📄 mf_st_view.hlp
字号:
{smcl}
{* 28mar2005}{...}
{cmd:help mata st_view()}
{hline}
{* index view matrix}{...}
{* index st_view()}{...}
{* index data matrix}{...}
{title:Title}
{p 4 4 2}
{bf:[M-5] st_view() -- Make matrix that is a view onto current Stata dataset}
{title:Syntax}
{p 8 12 2}
{it:void}
{cmd:st_view(}{it:V}{cmd:,}
{it:real matrix i}{cmd:,}
{it:rowvector j})
{p 8 12 2}
{it:void}
{cmd:st_view(}{it:V}{cmd:,}
{it:real matrix i}{cmd:,}
{it:rowvector j}{cmd:,}
{it:scalar selectvar}{cmd:)}
{p 8 12 2}
{it:void}
{cmd:st_sview(}{it:V}{cmd:,}
{it:real matrix i}{cmd:,}
{it:rowvector j})
{p 8 12 2}
{it:void}
{cmd:st_sview(}{it:V}{cmd:,}
{it:real matrix i}{cmd:,}
{it:rowvector j}{cmd:,}
{it:scalar selectvar}{cmd:)}
{p 4 4 2}
where
{p 7 11 2}
1. The type of {it:V} does not matter; it is replaced.
{p 7 11 2}
2. {it:i} may be specified in the same way as with
{bf:{help mf_st_data:st_data()}}.
{p 7 11 2}
3. {it:j} may be specified in the same way as with
{bf:{help mf_st_data:st_data()}} except that time-series operators
may not be specified. If time-series operated variables are needed,
see {bf:{help mf_st_tsrevar:st_tsrevar()}}.
{p 7 11 2}
4. {it:selectvar} may be specified in the same way as with
{bf:{help mf_st_data:st_data()}}.
{title:Description}
{p 4 4 2}
{cmd:st_view()} and {cmd:st_sview()} create a matrix that is a view
onto the current Stata dataset.
{title:Remarks}
{p 4 4 2}
Remarks are presented under the headings
{bf:Overview}
{bf:Advantages and disadvantages of views}
{bf:When not to use views}
{bf:Cautions when using views 1: conserving memory}
{bf:Cautions when using views 2: assignment}
{bf:Efficiency}
{title:Overview}
{p 4 4 2}
{cmd:st_view()} does the same thing as {cmd:st_data()} -- and {cmd:st_sview()}
does the same thing as {cmd:st_sdata()} -- except that, rather than returning
a copy of the underlying values, {cmd:st_view()} and {cmd:st_sview()} create a
matrix that is a view onto the Stata dataset itself.
{p 4 4 2}
To understand the distinction, consider
{cmd:X = st_data(., ("mpg", "displ", "weight"))}
{p 4 4 2}
and
{cmd:st_view(X, ., ("mpg", "displ", "weight"))}
{p 4 4 2}
Both commands fill in matrix {cmd:X} with the same data. However,
were you to code
{cmd:X[2,1] = 123}
{p 4 4 2}
after the {cmd:st_data()} setup, you would change the value in the matrix
{cmd:X}, but the Stata dataset would remain unchanged. After the
{cmd:st_view()} setup, changing the value in the matrix would cause the
value of {cmd:mpg} in the 2nd observation to change to 123.

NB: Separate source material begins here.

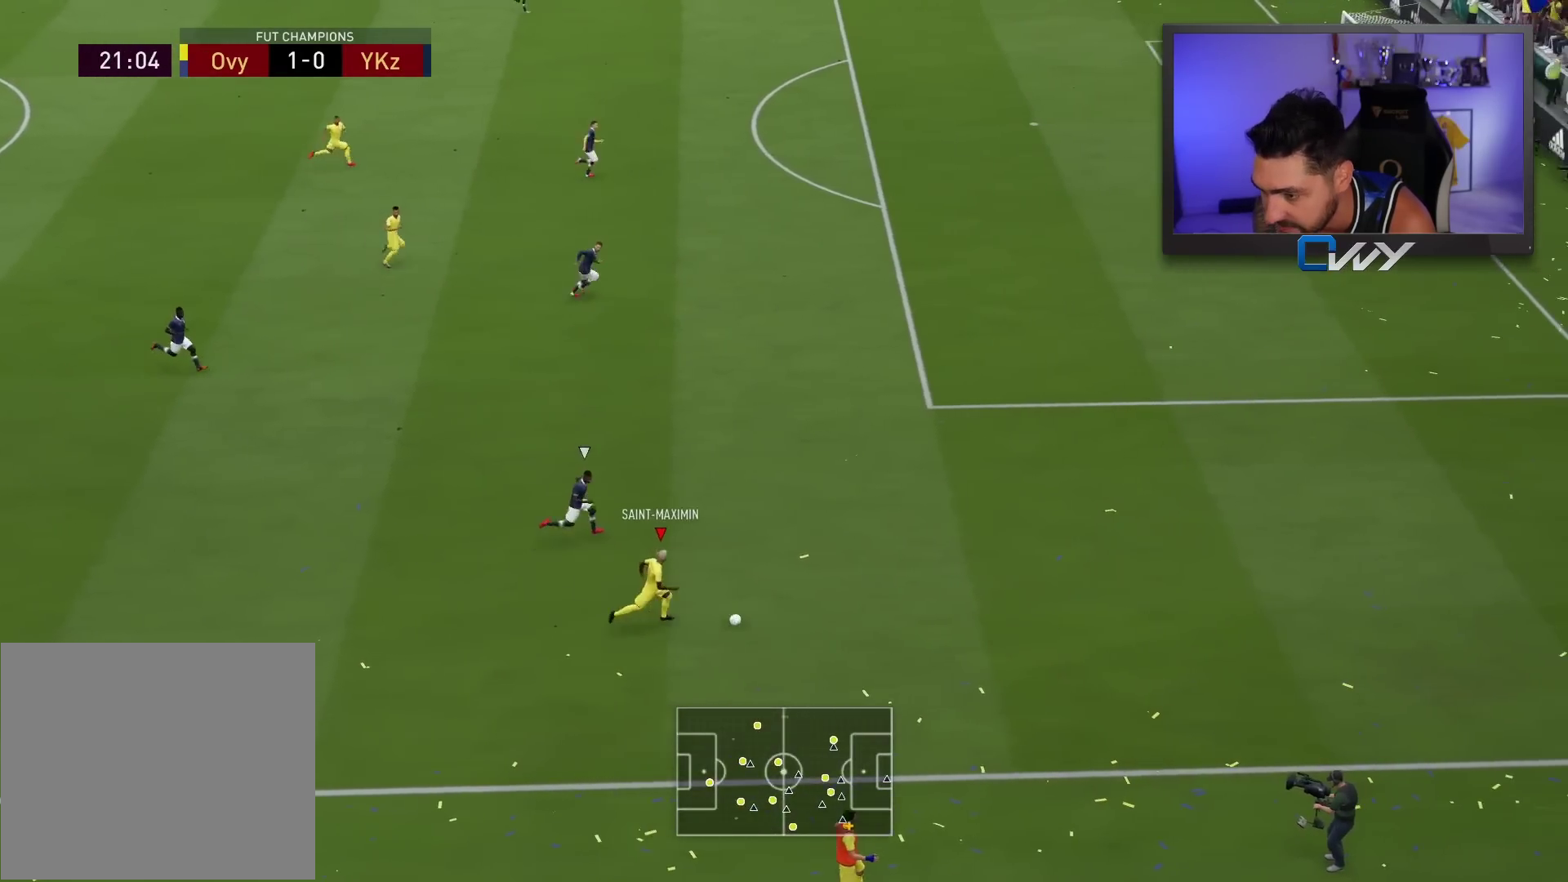
{"buttons": ["CROSS", "SQUARE", "R1", "L3"], "left_stick": "right", "right_stick": "center", "events": [[150, "R2", "up"], [267, "SQUARE", "down"], [300, "R1", "down"], [350, "CROSS", "down"], [383, "L3", "down"]]}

{title:Advantages and disadvantages of views}
{p 4 4 2}
Views make it easy to change the dataset, and that can be
an advantage or a disadvantage, depending on your desires.
{p 4 4 2}
Putting that aside,
views are, in general, better than copies because (1) they take less time
to set up and (2) they consume less memory.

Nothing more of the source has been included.